Supplied text:

↓

DESCRIPTION OF THE INVENTION
 The photobioreactor of the invention for the production of microalgae is particularly intended for absorbing emission gases with high CO2 content. It is based on the continuous recirculation of a microalgae-containing liquid medium through one or several superimposed sheets of fabric, facilitating CO2 absorption and microalgae illumination.
 The body of each module of the photobioreactor is made up of a panel (FIGS. 1, 2 and 3), comprising a square or rectangular frame or rack (1) on which one or several sheets of fabric are placed on both sides. A porous pipe (2) which is connected to the outside by means of a valve (3) and which is secured to a plastic support (4) fixed to the rack of the frame is placed inside the frame. The frame with a certain thicknesses is closed on the front and rear sides with a sheet of light, mosquito net-like mesh (5). The meshes on both sides leave an air chamber demarcated by the inner faces of the rack of the frame and by the meshes themselves. The meshes must have a small enough inner open space so that the surface tension of the culture medium with microalgae causes the liquid to cover said inner open space completely and to form a continuous film as it decreases.
 Sheets of fabric (6) can be placed on the sheets of mesh of the frame. Once wet, these sheets of fabric adhere directly to the sheets of mesh covering both sides of the frame and are fixed thereto by means of angular battens (7) which are adapted to the corners thereof. Therefore, different types of sheets with different properties in terms of the adherence of different microalgae can be used with the same frame-support.
 The assembly is placed in a vertical position on a supporting structure (FIGS. 4 and 5), having in its lower part and at a certain height from the ground, a channel (8) with a width slightly greater than that of the frame and on which the bottom part of the panel rests. The sides of the panel are fixed on the sides of the structure (9).
 The invention is therefore a laminar photobioreactor for the production of microalgae, comprising a panel formed by a rack or frame covered at both sides by at least one sheet of mesh through which a microalgae-containing liquid medium flows downwards, and an inner chamber between said sheets of mesh and the walls of the rack or frame impermeable to air by means of hydraulic closure. Said chamber is limited by the walls of the frame and by the side walls of wet fabric such that the wet walls constitute the hydraulic closure for the exit of the air inside the chamber.
 One embodiment of the photobioreactor of the invention is that said sheet of mesh is made of synthetic material, glass fiber, natural fiber, metal material, or combinations thereof. A preferred embodiment of the photobioreactor is that said sheet of mesh is supplemented by at least one sheet of fabric, and a yet more preferred embodiment is that said sheet of fabric is made of synthetic material, natural fibers, or combinations thereof. The most preferred embodiment is that said synthetic material is selected from the group consisting of PVC, polystyrene and polypropylene.

↑

Directive 1: Copy the records below line for line, leaving out the pictures.

Input material:
↓

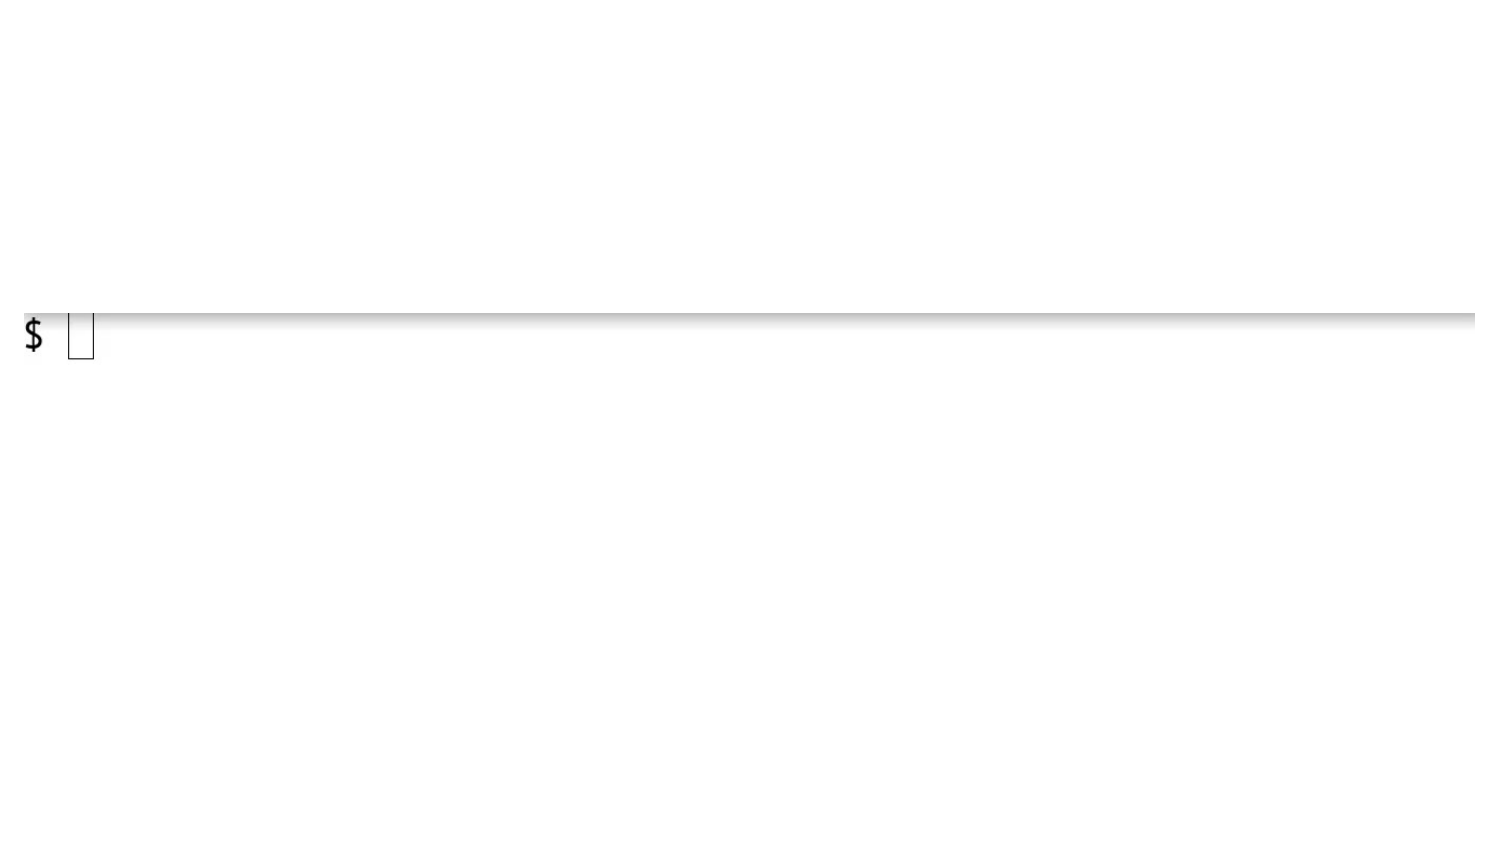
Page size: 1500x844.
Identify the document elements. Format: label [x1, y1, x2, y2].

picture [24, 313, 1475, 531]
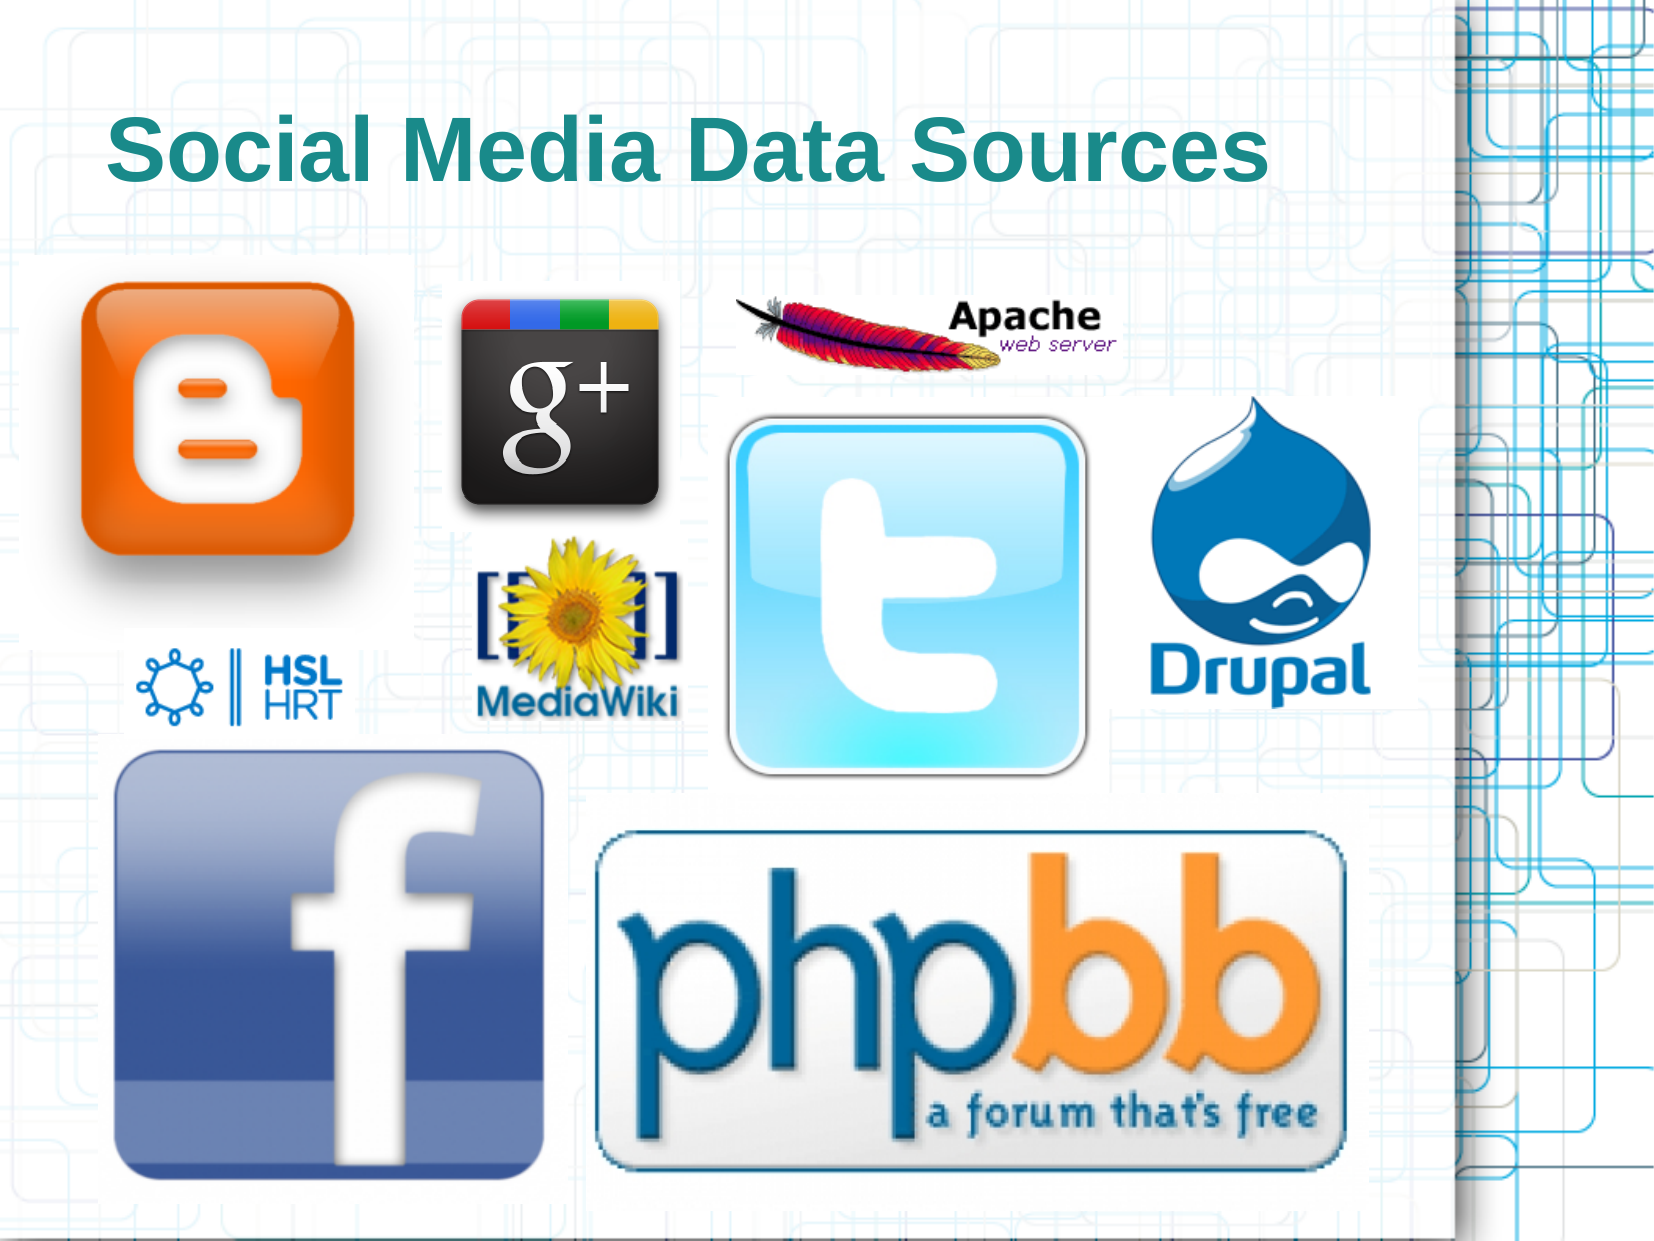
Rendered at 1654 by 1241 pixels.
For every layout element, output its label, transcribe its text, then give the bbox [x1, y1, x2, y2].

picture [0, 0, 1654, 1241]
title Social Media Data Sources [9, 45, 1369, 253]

↑

Directive 2:
Answer from the photobioreactor description, one line each:
(a) What closes the frame on its front and rear sides?
(b) What fixes the wet sheets of fabric to the sheets of mesh?
(c) In the most preferred embodiment, which materials can the synthetic material be selected from?

Reply 1:
Page size: 1500x844.
Identify the document elements. Format: label [x1, y1, x2, y2].

picture [24, 313, 1475, 531]
Rendered at 1654 by 1241 pixels.
For every layout element, output its label, transcribe its text, then give the bbox [x1, y1, x2, y2].

picture [0, 0, 1654, 1241]
title Social Media Data Sources [9, 45, 1369, 253]

Reply 2:
(a) A sheet of light, mosquito net-like mesh.
(b) Angular battens adapted to the corners.
(c) PVC, polystyrene and polypropylene.